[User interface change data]
"""
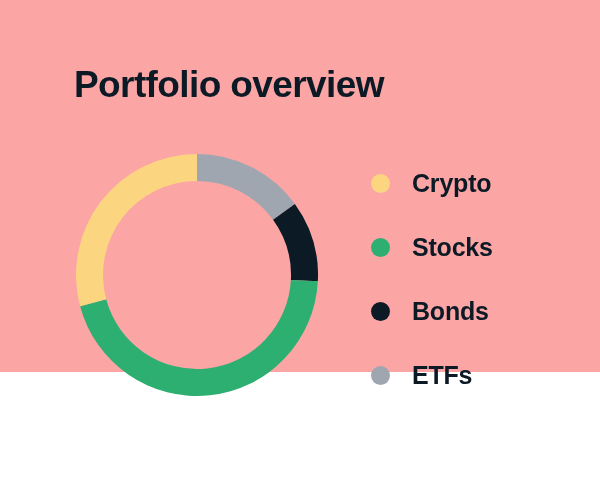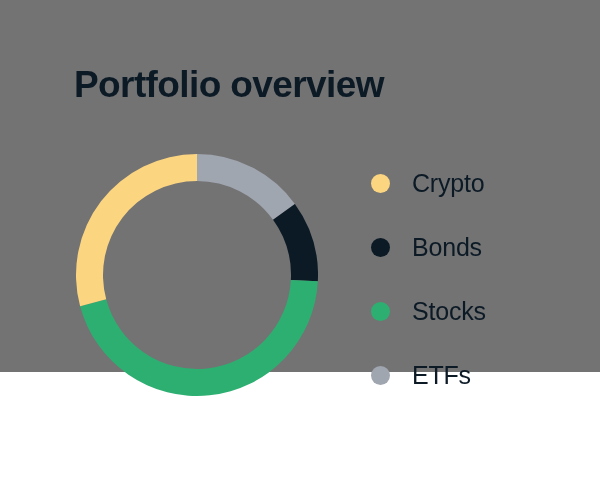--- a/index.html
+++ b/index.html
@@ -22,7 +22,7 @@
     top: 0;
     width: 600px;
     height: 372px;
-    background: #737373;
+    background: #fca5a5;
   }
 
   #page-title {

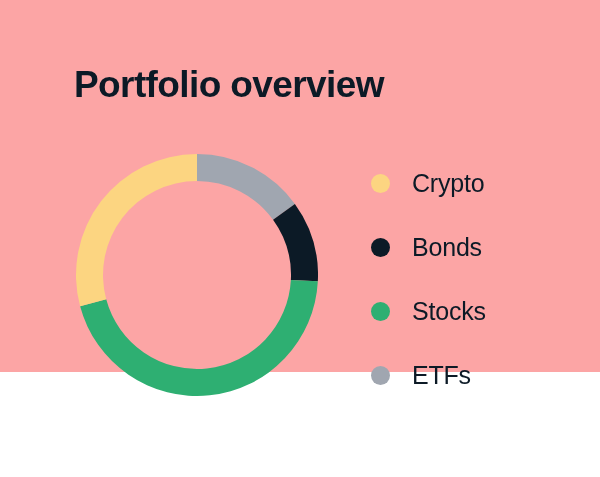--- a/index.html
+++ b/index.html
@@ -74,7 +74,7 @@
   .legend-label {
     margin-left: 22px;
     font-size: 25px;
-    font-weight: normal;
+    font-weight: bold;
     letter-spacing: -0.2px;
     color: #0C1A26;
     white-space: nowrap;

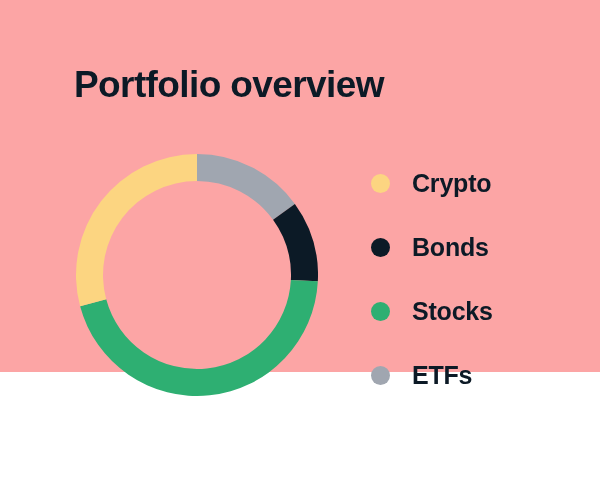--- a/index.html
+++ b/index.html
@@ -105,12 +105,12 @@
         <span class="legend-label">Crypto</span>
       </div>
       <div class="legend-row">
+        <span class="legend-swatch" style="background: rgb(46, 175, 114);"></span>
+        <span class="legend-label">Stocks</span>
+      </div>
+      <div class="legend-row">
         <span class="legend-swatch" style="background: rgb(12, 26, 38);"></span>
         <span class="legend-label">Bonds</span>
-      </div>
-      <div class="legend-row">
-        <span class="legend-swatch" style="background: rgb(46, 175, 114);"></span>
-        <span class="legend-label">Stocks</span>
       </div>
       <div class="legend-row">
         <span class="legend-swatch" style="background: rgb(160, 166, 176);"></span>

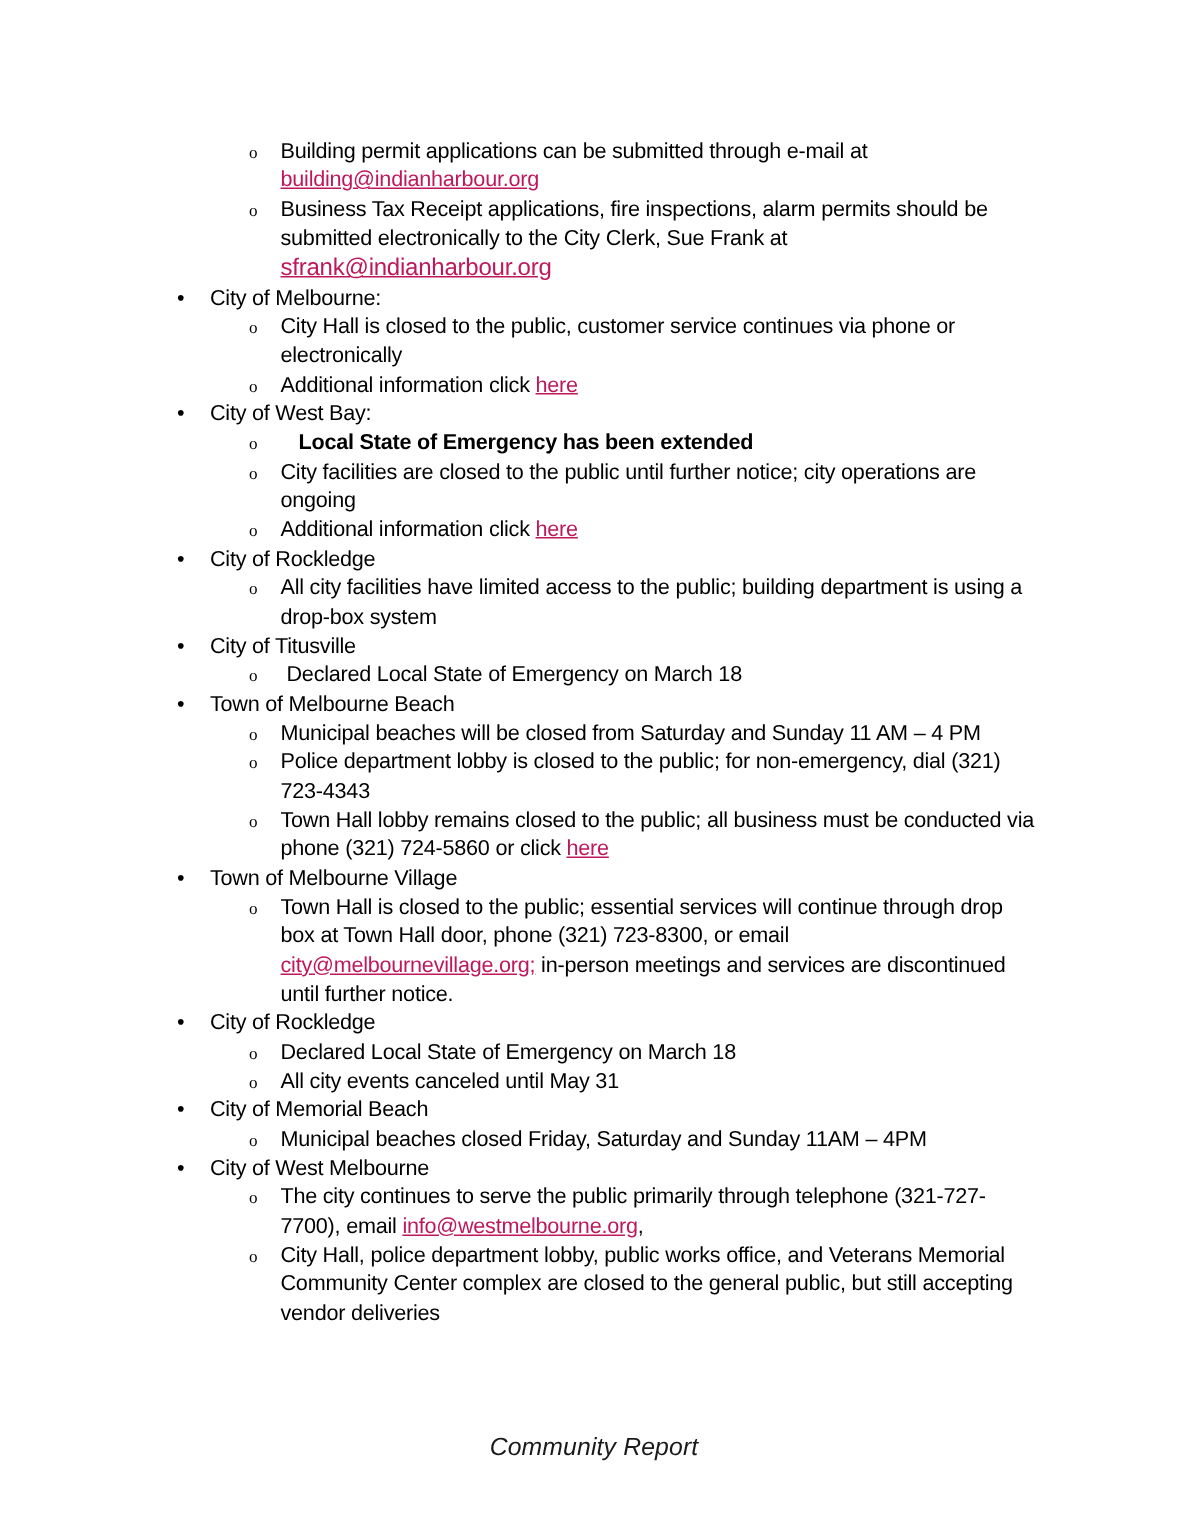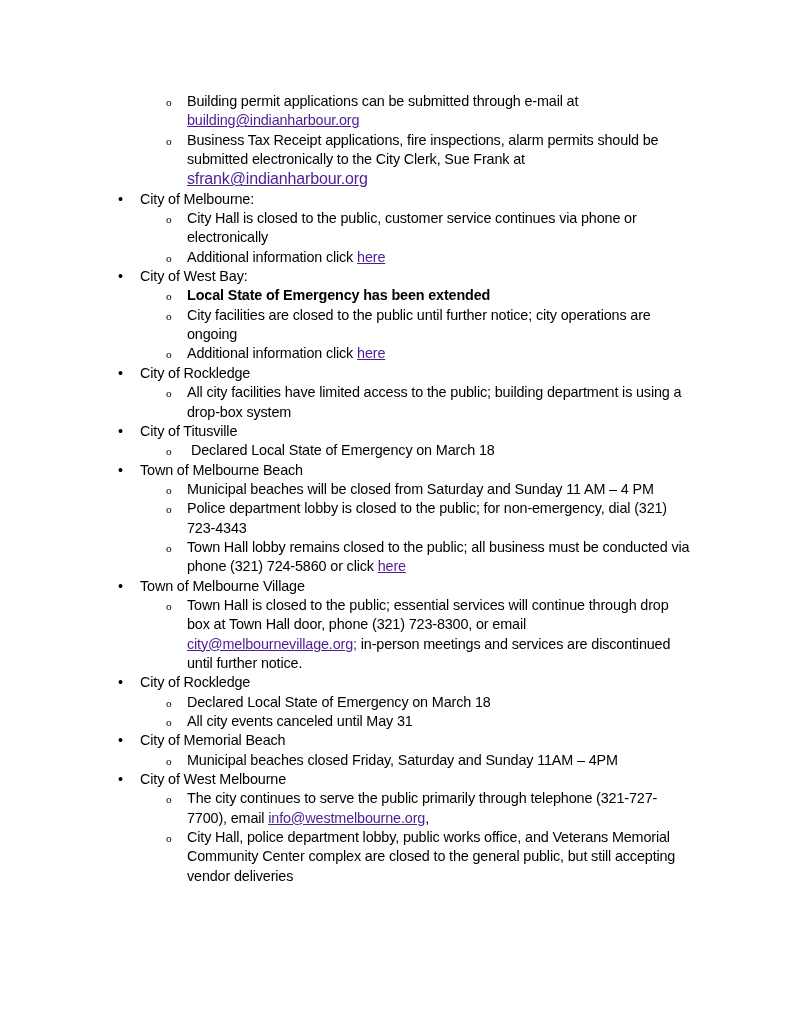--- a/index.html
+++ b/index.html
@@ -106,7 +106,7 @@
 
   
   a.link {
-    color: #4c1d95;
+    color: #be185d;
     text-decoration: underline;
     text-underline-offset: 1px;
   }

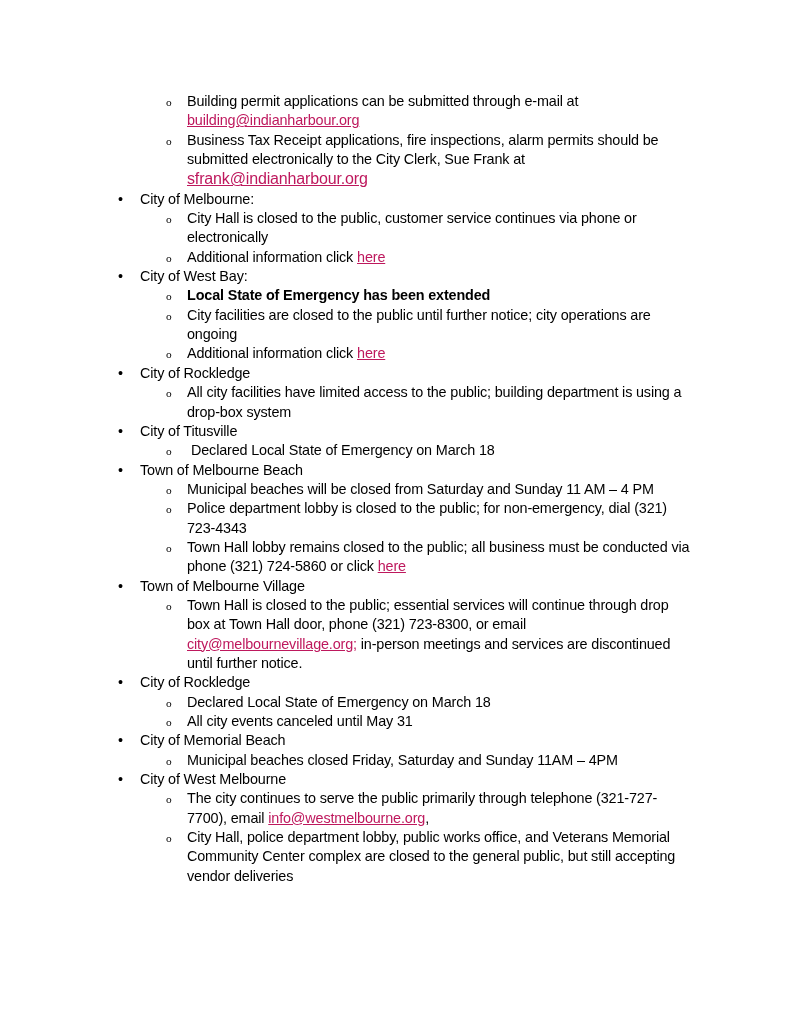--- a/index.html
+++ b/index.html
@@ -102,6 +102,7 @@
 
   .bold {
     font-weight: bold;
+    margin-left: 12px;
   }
"""
**WORK REQUIRED:** Find every line above that contains the word "color", and return each one.

**EXERCISE RESULT:**
     color: #0C1A26;
-    color: #4c1d95;
+    color: #be185d;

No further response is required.